The average IQ board is the one over.
@@WH0oo... It's not, no more than understanding how life began or why is there rain.
@@robertstern5681 maybe if you ingested those minerals from birth, one of the keys to longevity would be unearthed. Why knowing it rains is rhetorical.
Informative, however the added noise is very monotonous and distracting!
Whole lot of assumptions to determine rock age indicates a lot of subjectivity involved.
not really. The same science that gave us the atomic bomb gives us the age of igneous rocks.
If you think assumptions are involved then you weren't listening in school. It's ok, the smart people did and are in charge.
@@filonin2 Oh I was listening, but I was listening to this guy ua-cam.com/video/lhjfajPdotA/v-deo.html
Lose the music
Can you explain this for the layman.
Or title this video a different way . That would warn non engineers to not waste their time on this tech and shop talk for pros video .
Stretch yourself a little and if you expect your information like baby food, you're not ready.

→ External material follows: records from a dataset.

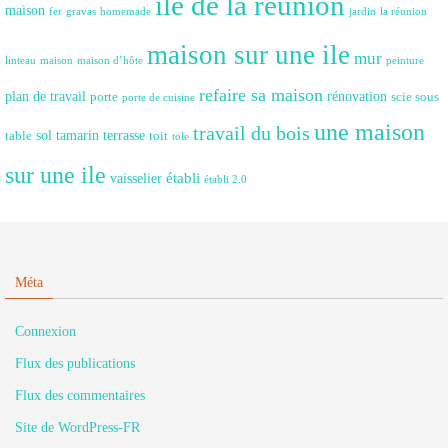
ile de la réunion
maison
fer
gravas
homemade
jardin
la réunion
maison sur une ile
mur
linteau
maison
maison d’hôte
peinture
refaire sa maison
plan de travail
rénovation
porte
scie sous
porte de cuisine
une maison
travail du bois
sol
tamarin
terrasse
table
toit
tole
sur une ile
établi
vaisselier
établi 2.0
Méta
Connexion
Flux des publications
Flux des commentaires
Site de WordPress-FR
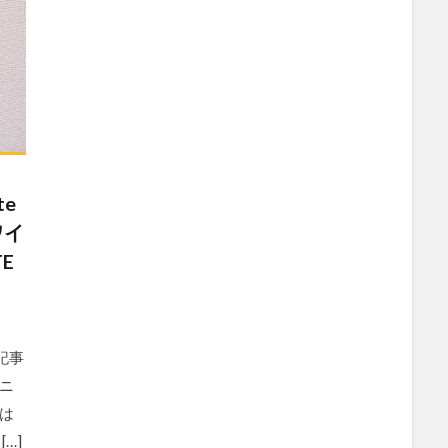
e
ワイ
E
記事
ニ
は
…]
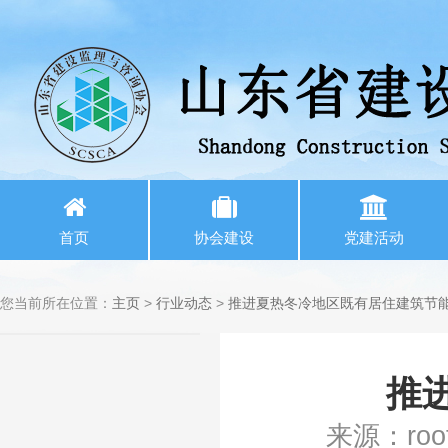
首页
协会建设
党建活动
您当前所在位置：
主页
>
行业动态
>
推进夏热冬冷地区既有居住建筑节
推
来源：roo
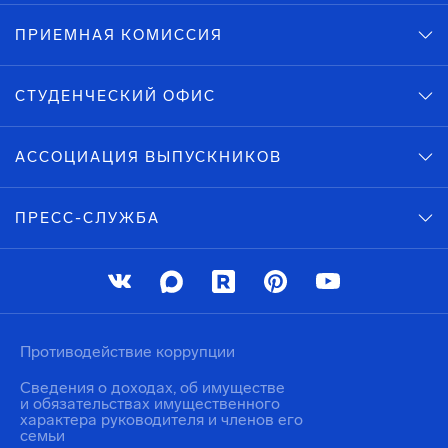
ПРИЕМНАЯ КОМИССИЯ
СТУДЕНЧЕСКИЙ ОФИС
АССОЦИАЦИЯ ВЫПУСКНИКОВ
ПРЕСС-СЛУЖБА
Противодействие коррупции
Сведения о доходах, об имуществе
и обязательствах имущественного
характера руководителя и членов его
семьи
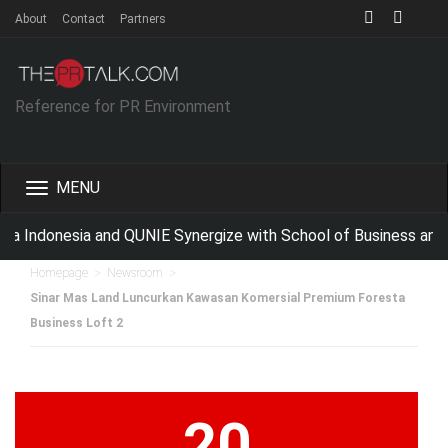
About
Contact
Partners
Reference for PR Environment
Toggle
navigation
a Indonesia and QUNIE Synergize with School of Business and 
>
>
Homepage
Newsroom
Sinar Mas Land Luncurkan Kawasan Komersial Premium Foresta
Business Loft 2
20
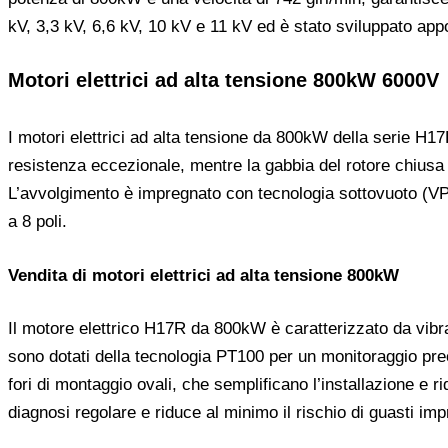
kV, 3,3 kV, 6,6 kV, 10 kV e 11 kV ed è stato sviluppato appo
Motori elettrici ad alta tensione 800kW 6000V
I motori elettrici ad alta tensione da 800kW della serie H17
resistenza eccezionale, mentre la gabbia del rotore chiusa 
L’avvolgimento è impregnato con tecnologia sottovuoto (VPI
a 8 poli.
Vendita di motori elettrici ad alta tensione 800kW
Il motore elettrico H17R da 800kW è caratterizzato da vibr
sono dotati della tecnologia PT100 per un monitoraggio prec
fori di montaggio ovali, che semplificano l’installazione e 
diagnosi regolare e riduce al minimo il rischio di guasti impre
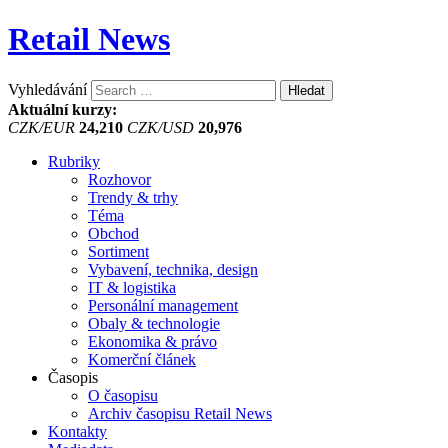
Retail News
Vyhledávání
Aktuální kurzy:
CZK/EUR
24,210
CZK/USD
20,976
Rubriky
Rozhovor
Trendy & trhy
Téma
Obchod
Sortiment
Vybavení, technika, design
IT & logistika
Personální management
Obaly & technologie
Ekonomika & právo
Komerční článek
Časopis
O časopisu
Archiv časopisu Retail News
Kontakty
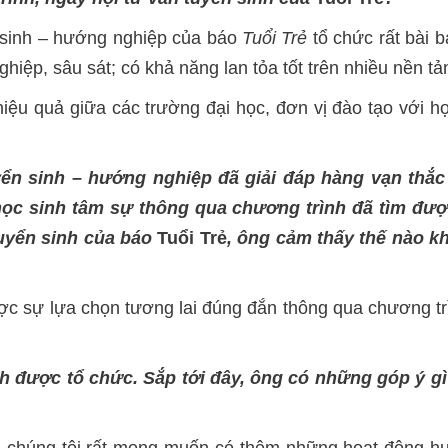
n sinh – hướng nghiệp của báo
Tuổi Trẻ
tổ chức rất bài 
iệp, sâu sát; có khả năng lan tỏa tốt trên nhiều nền tả
hiệu quả giữa các trường đại học, đơn vị đào tạo với h
uyển sinh – hướng nghiệp đã giải đáp hàng vạn thắ
học sinh tâm sự thông qua chương trình đã tìm đư
tuyển sinh của báo
Tuổi Trẻ
, ông cảm thấy thế nào kh
 được sự lựa chọn tương lai đúng đắn thông qua chương 
được tổ chức. Sắp tới đây, ông có những góp ý gì đ
p, chúng tôi rất mong muốn có thêm những hoạt động h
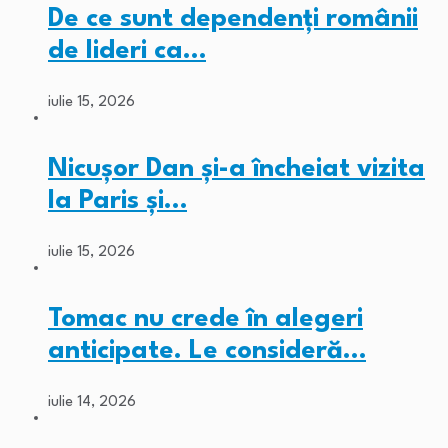
De ce sunt dependenți românii
de lideri ca…
iulie 15, 2026
Nicușor Dan și-a încheiat vizita
la Paris și…
iulie 15, 2026
Tomac nu crede în alegeri
anticipate. Le consideră…
iulie 14, 2026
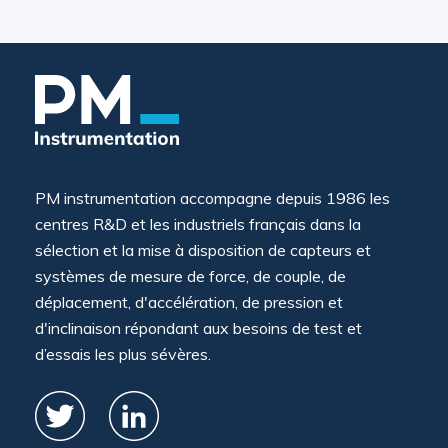
PM instrumentation accompagne depuis 1986 les
centres R&D et les industriels français dans la
sélection et la mise à disposition de capteurs et
systèmes de mesure de force, de couple, de
déplacement, d'accélération, de pression et
d'inclinaison répondant aux besoins de test et
d’essais les plus sévères.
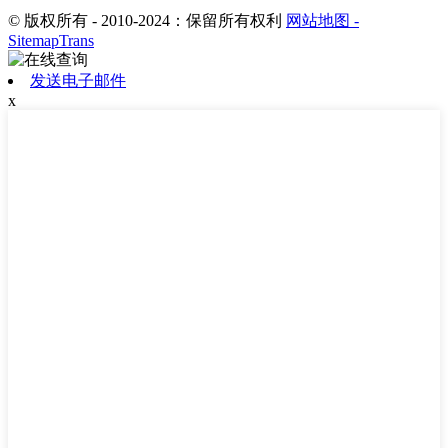
© 版权所有 - 2010-2024：保留所有权利
网站地图
-
SitemapTrans
发送电子邮件
x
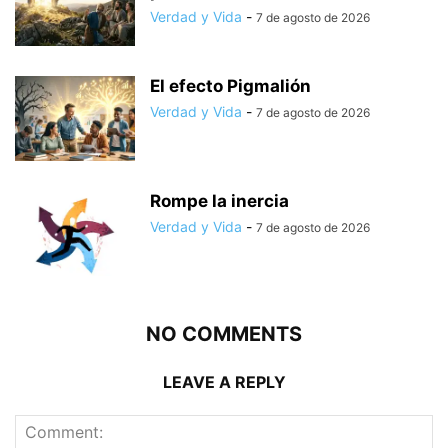
Verdad y Vida
-
7 de agosto de 2026
El efecto Pigmalión
Verdad y Vida
-
7 de agosto de 2026
Rompe la inercia
Verdad y Vida
-
7 de agosto de 2026
NO COMMENTS
LEAVE A REPLY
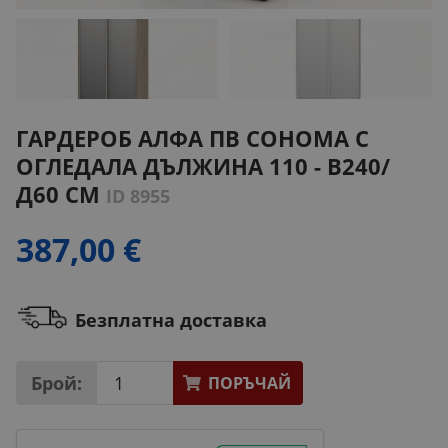
ГАРДЕРОБ АЛФА ПВ СОНОМА С
ОГЛЕДАЛА ДЪЛЖИНА 110 - В240/
Д60 СМ
ID 8955
387,00 €
Безплатна доставка
Брой:
ПОРЪЧАЙ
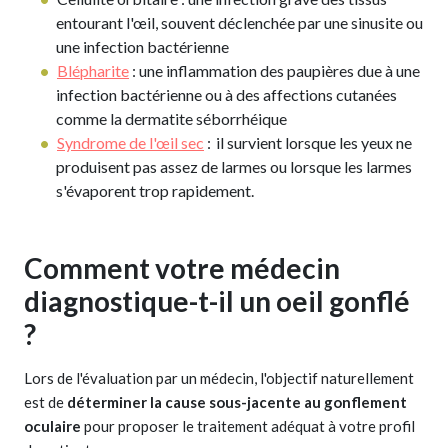
entourant l'œil, souvent déclenchée par une sinusite ou
une infection bactérienne
Blépharite
: une inflammation des paupières due à une
infection bactérienne ou à des affections cutanées
comme la dermatite séborrhéique
Syndrome de l'œil sec
:
il survient lorsque les yeux ne
produisent pas assez de larmes ou lorsque les larmes
s'évaporent trop rapidement.
Comment votre médecin
diagnostique-t-il un oeil gonflé
?
Lors de l'évaluation par un médecin, l'objectif naturellement
est de
déterminer la cause sous-jacente au gonflement
oculaire
pour proposer le traitement adéquat à votre profil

Shop talk for pros? I learned most of this is high school. This is INSANELY basic. I hope you were being sarcastic.
this is a nice little video, but i respectfully disagree with you completely. you glazed right over Alaska, only considering the rock that comprised the soil. HOWEVER, you completely neglected to mention those rocks that were not or at least have not always been part of the substrate. Of course, i mean the meteorological rocks that have fallen on the snow are more likely the oldest rocks anywhere on the face of the earth, aren't they? Please educate me if I am wrong.
I asked an AI (GroK) and invite you to do the same and see what you think of their answer... though, i must admit, i only asked GroK after i made that comment. I asked them "isn't it possible that meteorological rocks are older than any rocks on earth, even if we can't "date" them to be that old?"
To paraphrase President Clinton, it depends on your definition of "rock". I don't usually call meteorites "rocks" but they are.Yes, most meteorites are ~4.5 billion years old so the oldest rocks in the US or anywhere on Earth are meteorites. Perhaps we should have titled it "Where are the oldest rocks not from outer space in the USA?"
@@robertstern5681 all rocks came from space at one time. earth itself is a space rock. there's no such thing as an alien rock. all rocks have equal rights, and should be allowed to vote. and yes, rocks of different colors should be allowed to "date".
Of course meteorites are older than surface rocks on Earth as they have not been modified by weathering and formed when the Sun did, but they are not a part of the Earth's crust and if you watched the video we are talking about the crystalline basement rock, so your comment makes no sense.